Text excerpt:

The mind-finger presses the release on the silly machine and it stops time and holds what its jaws can encompass and what the light will stain.
—Lee Friedlander (1934—)
These are simply documents I make.
—Eugène Atget (1857-1927)
No one knows who coined the phrase, “A picture is worth a thousand words.” It might have been an American newspaper editor in 1911 or it may go all the way back to Confucius. If you visit the Princeton University Art Museum’s new photography exhibit, “Two Views: Atget & Friedlander,” you’re almost sure to hear it or think it, but there’s a mystery guest in Atget’s Paris and Friedlander’s America who renders the old adage meaningless, turns it on its head, blows it to the moon. Depending on which translation of the four thousand-plus pages of Remembrance of Things Past (À la recherche du temps perdu, also translated as In Search of Lost Time) you’re referring to, Marcel Proust’s multi-volume work contains somewhere in the neighborhood of 1,200,000 words, any number or combination of which are worth a thousand pictures. You need more than mathematics to comprehend the magnitude of Proust (1871-1922). Walter Benjamin describes a “Nile of language” that “overflows and fructifies the regions of truth.” Virginia Woolf admits that her “great adventure is really Proust …. What remains to be written after that? One has to put down the book and gasp.”

Requirement A: Copy the entries from the line containing "Look at this" through the last entry, keeping every line unchanged.
The text and the entries have no connection to each other.

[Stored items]

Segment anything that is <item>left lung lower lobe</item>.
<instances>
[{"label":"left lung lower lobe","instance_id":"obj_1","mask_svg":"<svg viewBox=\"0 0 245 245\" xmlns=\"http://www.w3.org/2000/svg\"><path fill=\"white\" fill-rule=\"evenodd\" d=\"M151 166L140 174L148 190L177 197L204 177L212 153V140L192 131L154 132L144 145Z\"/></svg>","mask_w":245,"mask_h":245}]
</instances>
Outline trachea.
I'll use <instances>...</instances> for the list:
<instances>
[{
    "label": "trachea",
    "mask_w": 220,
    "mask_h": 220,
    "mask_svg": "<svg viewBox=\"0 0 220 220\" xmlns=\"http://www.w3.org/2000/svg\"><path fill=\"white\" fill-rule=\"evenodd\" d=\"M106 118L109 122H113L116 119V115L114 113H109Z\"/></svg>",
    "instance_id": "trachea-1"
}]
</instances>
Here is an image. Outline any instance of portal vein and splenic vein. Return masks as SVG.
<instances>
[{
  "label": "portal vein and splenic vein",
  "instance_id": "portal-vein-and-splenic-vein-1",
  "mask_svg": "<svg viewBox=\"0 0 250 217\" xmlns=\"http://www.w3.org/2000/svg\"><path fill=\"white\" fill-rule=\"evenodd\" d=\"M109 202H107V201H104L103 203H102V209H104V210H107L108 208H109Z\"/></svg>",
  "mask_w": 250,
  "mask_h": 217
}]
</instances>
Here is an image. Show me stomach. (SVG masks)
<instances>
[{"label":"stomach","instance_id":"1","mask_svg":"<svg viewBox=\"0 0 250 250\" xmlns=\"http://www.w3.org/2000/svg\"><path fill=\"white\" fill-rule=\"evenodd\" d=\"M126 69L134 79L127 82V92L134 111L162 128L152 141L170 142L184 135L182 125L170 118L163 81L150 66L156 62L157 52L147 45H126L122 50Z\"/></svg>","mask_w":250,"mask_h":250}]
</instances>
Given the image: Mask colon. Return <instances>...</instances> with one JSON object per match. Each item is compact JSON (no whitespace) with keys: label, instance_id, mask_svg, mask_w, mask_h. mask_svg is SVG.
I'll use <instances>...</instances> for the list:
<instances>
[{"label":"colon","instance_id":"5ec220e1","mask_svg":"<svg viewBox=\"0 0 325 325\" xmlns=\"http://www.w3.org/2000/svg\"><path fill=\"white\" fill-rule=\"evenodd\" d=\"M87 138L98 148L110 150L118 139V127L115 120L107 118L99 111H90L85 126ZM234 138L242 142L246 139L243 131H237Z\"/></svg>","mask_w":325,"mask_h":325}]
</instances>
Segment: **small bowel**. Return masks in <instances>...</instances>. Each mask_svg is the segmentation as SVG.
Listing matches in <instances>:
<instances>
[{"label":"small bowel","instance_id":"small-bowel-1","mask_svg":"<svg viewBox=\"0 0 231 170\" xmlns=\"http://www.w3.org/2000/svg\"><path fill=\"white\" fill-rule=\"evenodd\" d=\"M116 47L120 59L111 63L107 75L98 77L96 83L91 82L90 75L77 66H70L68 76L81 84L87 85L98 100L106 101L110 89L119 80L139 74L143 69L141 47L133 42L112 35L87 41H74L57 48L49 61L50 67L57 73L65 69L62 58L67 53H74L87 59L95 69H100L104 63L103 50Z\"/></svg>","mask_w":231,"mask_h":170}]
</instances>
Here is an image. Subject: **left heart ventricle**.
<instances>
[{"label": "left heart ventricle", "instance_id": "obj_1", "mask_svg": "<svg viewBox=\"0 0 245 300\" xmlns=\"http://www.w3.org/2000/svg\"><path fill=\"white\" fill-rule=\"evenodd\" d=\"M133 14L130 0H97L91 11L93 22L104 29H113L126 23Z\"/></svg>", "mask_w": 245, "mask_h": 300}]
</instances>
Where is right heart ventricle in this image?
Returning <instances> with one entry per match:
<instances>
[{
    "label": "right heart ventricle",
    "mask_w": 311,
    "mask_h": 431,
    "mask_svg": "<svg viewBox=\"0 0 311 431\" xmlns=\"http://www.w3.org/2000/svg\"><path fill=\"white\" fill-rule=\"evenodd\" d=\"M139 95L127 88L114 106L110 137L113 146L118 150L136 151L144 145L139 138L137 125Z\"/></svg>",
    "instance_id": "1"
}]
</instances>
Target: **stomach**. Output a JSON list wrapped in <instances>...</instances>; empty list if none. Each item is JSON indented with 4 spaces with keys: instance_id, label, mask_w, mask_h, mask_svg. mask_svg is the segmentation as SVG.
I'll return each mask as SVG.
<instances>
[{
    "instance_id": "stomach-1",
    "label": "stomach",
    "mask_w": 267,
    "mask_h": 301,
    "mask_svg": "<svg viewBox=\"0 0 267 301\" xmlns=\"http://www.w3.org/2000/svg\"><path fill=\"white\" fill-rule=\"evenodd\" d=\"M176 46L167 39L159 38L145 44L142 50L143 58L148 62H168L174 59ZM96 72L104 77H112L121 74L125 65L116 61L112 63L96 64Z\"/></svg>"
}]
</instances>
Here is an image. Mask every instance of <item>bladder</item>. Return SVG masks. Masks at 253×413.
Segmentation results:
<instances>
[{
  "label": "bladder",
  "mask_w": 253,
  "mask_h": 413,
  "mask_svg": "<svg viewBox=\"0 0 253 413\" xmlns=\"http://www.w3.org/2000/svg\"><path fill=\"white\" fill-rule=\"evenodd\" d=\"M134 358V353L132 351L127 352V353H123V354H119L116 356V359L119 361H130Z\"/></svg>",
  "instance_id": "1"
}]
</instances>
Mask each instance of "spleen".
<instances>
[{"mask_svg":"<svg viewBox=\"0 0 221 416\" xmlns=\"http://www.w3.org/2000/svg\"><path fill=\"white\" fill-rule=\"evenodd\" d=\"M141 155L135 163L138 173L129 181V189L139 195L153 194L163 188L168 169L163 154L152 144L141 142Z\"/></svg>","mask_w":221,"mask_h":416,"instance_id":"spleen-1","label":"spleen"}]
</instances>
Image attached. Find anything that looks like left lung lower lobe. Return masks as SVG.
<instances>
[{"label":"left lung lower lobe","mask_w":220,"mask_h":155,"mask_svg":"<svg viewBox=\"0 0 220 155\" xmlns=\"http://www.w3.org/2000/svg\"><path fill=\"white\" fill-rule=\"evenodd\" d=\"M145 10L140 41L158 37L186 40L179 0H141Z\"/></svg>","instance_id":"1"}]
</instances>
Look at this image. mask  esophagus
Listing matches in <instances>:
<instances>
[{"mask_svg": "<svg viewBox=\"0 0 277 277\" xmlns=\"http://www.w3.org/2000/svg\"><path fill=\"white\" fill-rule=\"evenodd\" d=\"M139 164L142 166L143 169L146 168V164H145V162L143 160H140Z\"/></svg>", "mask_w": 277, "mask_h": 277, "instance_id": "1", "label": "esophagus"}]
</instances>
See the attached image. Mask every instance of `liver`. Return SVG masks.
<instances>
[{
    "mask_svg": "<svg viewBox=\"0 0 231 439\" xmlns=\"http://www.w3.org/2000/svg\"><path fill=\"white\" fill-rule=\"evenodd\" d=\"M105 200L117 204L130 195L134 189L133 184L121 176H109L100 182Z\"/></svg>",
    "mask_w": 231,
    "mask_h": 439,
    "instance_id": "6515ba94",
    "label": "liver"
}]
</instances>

Requirement B: Summarize the exhibit essay in two sentences.

Expected output A:
Look at this image. mask  esophagus
Listing matches in <instances>:
<instances>
[{"mask_svg": "<svg viewBox=\"0 0 277 277\" xmlns=\"http://www.w3.org/2000/svg\"><path fill=\"white\" fill-rule=\"evenodd\" d=\"M139 164L142 166L143 169L146 168V164H145V162L143 160H140Z\"/></svg>", "mask_w": 277, "mask_h": 277, "instance_id": "1", "label": "esophagus"}]
</instances>
See the attached image. Mask every instance of `liver`. Return SVG masks.
<instances>
[{
    "mask_svg": "<svg viewBox=\"0 0 231 439\" xmlns=\"http://www.w3.org/2000/svg\"><path fill=\"white\" fill-rule=\"evenodd\" d=\"M105 200L117 204L130 195L134 189L133 184L121 176H109L100 182Z\"/></svg>",
    "mask_w": 231,
    "mask_h": 439,
    "instance_id": "6515ba94",
    "label": "liver"
}]
</instances>

Expected output B: The text opens with quotations from Lee Friedlander and Eugène Atget, then notes that no one knows who coined "A picture is worth a thousand words," a saying that visitors to the Princeton University Art Museum's exhibit "Two Views: Atget & Friedlander" are almost sure to hear or think. It argues that Marcel Proust, a "mystery guest" in the exhibit, turns that adage on its head, since his roughly 1,200,000-word Remembrance of Things Past contains words worth a thousand pictures, a magnitude that Walter Benjamin and Virginia Woolf both praise.